You don't have to evaluate phrases like "good for anodizing". You only need look for a heater that does not have any metal of any kind in contact with the solutions. Many immersion heaters have the element encased in a glass or ceramic tube to keep it electrically insulated. Lower temperature kinds like "heating belts" put around plastic beer fermenting bins are silicone insulated, so can also be good candidates to immerse (part of them).
The PH2000 looks like a standard kettle-style element, unless it has a non-conductive coating.
(It also looks somewhat overpriced - but that is just my first reaction)!
Heating elements constructed in a stainless steel tube, packed in chalk-like ceramic, folded up in many possible ways, is not what I would contemplate. Do not allow stainless steel be in contact with a solution running current, and never let the vessel also be one electrode. Anodizing is using electric current to force oxygen in dilute sulfuric acid (H2SO4) to join aluminum to make a transparent aluminum oxide (Al2O3) layer which can be dyed, and sealed. That same current will find and pull out hexavalent chromium from the stainless steel, making the anodizing solution something truly toxic, very dangerous, and difficult to dispose of.
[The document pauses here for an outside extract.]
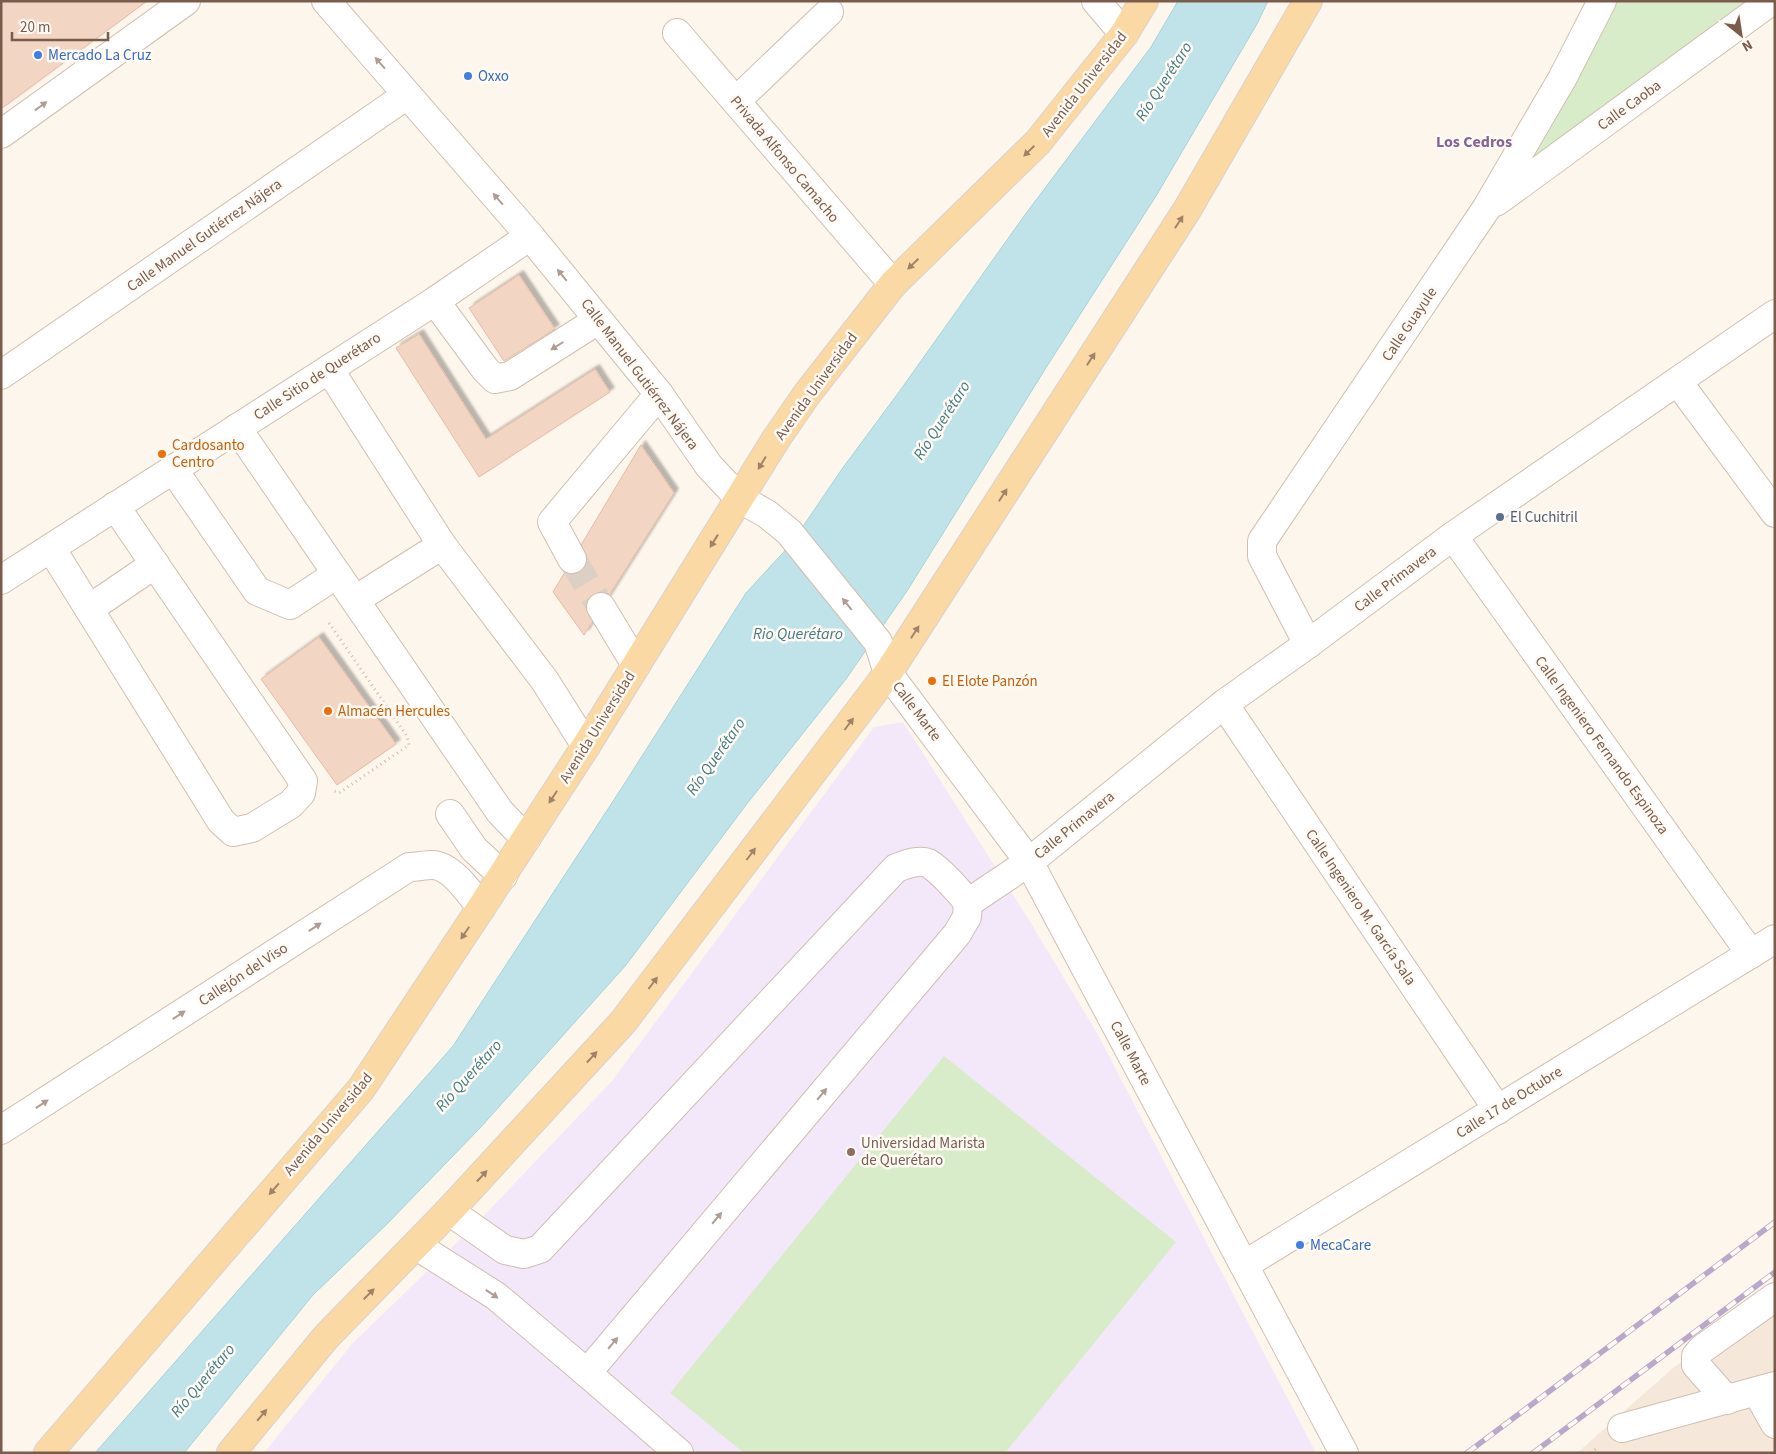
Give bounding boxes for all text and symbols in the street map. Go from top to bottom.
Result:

Diluted sulfuric acid is pretty safe for the environment. It can be poured onto the ground, and you can grow plants there. Drain cleaners often contain it, so down a drain with some water is OK. Sulfur is in food, and plants, and your body. Chromium is not, nor is it safe! Search "Hexavalent Chrome" to find out why. Do not contaminate your anodizing solution from a metal interface heater element.
From what I have read, when the anodizing is for larger stuff, or many parts, the self-heating effect can mean one has to get up to cooling to regulate the temperature. For small scale stuff, many will use a fish tank heater, but one hopes the interface on those is also insulated from the solution. Many recipes I have seen are at the kind of temperature you could hold your hand in, so maybe a homebrew beermaker's heating belt may be enough. This I don't know. My anodizing experiment was at room temperature, and it seemed to work OK.